The Week Ahead - Sep. 5, 2006

Although shortened by Monday’s holiday, this week could prove to be an important indication of investor sentiment and as such a glimpse into what could be expected for the near-term and possibly long-term markets. Institutional investors returning from vacation will have several days to digest and react to last weeks slew of economic reports and set the tone for trading.

I am concerned that everyone seems to be expecting the same thing this week - an influx of volume further facilitating the short-term trend that’s been developing over the last few weeks. I know that there is a significant percentage of Bears out there doubting the credibility of the recent trend, but it seems, at least from my point of view, that they’re muted at the moment by the Bulls, which is something I’m not particularly excited about. This doesn’t change my bullish sentiment, but it’s something worth considering throughout the week.

Only five of the eight short-term, technical indicators strengthened after Friday’s session. The NYSE Advance / Decline Line and the S&P 500 On-Balance Volume Percentage declined and the DJIA 15-Day Stochastic did not change. However, seven remain higher than last week’s levels, and eight are again higher than both last month’s and last year’s reading.
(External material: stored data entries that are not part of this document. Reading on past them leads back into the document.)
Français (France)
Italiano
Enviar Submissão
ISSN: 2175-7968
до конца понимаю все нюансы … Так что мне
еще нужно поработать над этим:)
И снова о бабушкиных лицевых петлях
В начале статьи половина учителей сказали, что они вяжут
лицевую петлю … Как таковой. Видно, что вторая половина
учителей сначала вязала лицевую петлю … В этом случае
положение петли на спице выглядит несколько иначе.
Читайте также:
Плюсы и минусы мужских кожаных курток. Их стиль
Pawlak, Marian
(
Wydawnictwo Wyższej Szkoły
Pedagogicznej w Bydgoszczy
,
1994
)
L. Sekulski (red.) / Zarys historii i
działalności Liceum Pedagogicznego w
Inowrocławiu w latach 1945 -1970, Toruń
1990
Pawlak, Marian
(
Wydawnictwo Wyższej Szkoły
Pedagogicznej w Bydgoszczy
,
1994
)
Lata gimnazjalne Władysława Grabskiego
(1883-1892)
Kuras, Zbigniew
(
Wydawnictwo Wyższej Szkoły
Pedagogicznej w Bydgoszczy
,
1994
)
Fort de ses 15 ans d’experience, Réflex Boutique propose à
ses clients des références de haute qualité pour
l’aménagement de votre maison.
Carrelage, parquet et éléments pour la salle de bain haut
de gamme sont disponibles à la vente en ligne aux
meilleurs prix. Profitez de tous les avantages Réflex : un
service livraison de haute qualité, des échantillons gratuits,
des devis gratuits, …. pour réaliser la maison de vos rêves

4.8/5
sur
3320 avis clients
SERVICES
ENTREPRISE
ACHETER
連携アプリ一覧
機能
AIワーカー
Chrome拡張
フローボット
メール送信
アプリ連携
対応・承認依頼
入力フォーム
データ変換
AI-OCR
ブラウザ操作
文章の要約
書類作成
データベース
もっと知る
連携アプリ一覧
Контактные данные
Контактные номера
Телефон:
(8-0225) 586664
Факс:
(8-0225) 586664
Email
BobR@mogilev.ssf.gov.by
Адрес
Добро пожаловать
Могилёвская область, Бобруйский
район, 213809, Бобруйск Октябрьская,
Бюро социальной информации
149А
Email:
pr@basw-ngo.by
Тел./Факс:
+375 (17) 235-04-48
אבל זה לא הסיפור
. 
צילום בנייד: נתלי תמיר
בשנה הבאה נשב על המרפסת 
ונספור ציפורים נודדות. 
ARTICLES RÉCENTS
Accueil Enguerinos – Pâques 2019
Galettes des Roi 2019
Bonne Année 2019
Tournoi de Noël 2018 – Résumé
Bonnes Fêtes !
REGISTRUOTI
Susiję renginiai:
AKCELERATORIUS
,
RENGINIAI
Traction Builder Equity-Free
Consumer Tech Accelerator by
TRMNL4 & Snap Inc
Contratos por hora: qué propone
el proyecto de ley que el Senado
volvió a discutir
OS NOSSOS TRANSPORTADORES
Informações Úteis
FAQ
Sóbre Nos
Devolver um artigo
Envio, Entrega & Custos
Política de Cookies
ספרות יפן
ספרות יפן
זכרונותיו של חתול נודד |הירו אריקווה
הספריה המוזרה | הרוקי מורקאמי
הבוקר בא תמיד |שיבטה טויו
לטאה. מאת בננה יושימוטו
In terms of volatility, I’m seeing declines in the Market Volatility Index (VIX) and the NASDAQ Volatility Index (VXN) but increases in two of the three Put / Call ratios.

The long-term market model, bullish since August 23rd, continues to strengthen, and as such I’ll remain in the bullish camp until it reverses. We selected five additional companies on Friday for the Model Stock Portfolio, increasing the allocation to nearly 75% equities and 25% cash. Additionally, all four Model Fund Portfolios are 100% invested. Performance of these model portfolios is included in the table to the right. I’m recommending both to our newsletter subscribers and the blog viewers the same allocation for the actively managed portion of their investment portfolio.

I pointed out on Thursday that the majority of the markets that shifted to a “buy” recommendation last week were newly trending markets with relatively weak rating scores, and as such investors shouldn’t act on the data just yet. Hopefully you heeded that advice, as it appears that last week’s shift upward was significantly impacted by short-term volatility because the analysis has receded from ten to four “buy” recommended Major Market ETF derivatives. However, the other ten major markets we analyze are all “neutral” rated and could be upgraded again if the current trend continues.

The top four market ETF derivatives that investors should look to for beta exposure are the NYSE 100 (NYC), the S&P 100 (OEF), the Dow Jones Industrials Diamond Trust (DIA) and the Fidelity NASDAQ Composite (ONEQ).

Large Cap Value (JKF) and Small Cap Core (JKJ) remain “buy” recommended style-box investments. Real Estate (IYR), Utilities (IDU), Technology (IYW), Software (IGV), Semiconductors (IGW), Healthcare (IYH), Telecommunication (IYZ), and Non-Cyclical (IYK) are “buy” recommended sectors while Energy (IYE) and Natural Resources (IGE) remain “sell” recommended.

I certainly continue to recommend that investors take this time to establish their investment strategy for the remainder of the year. For those wanting to generate alpha by actively managing a portion of their portfolios, look to one or possibly two major markets for beta exposure. The remainder of the actively managed component should be divided up into style-box, sector and individual security investments.

Tomorrow’s blog will focus on specific Large Cap Value and Small Cap Core investments, while Thursday and Friday will highlight specific sectors. Have a great day!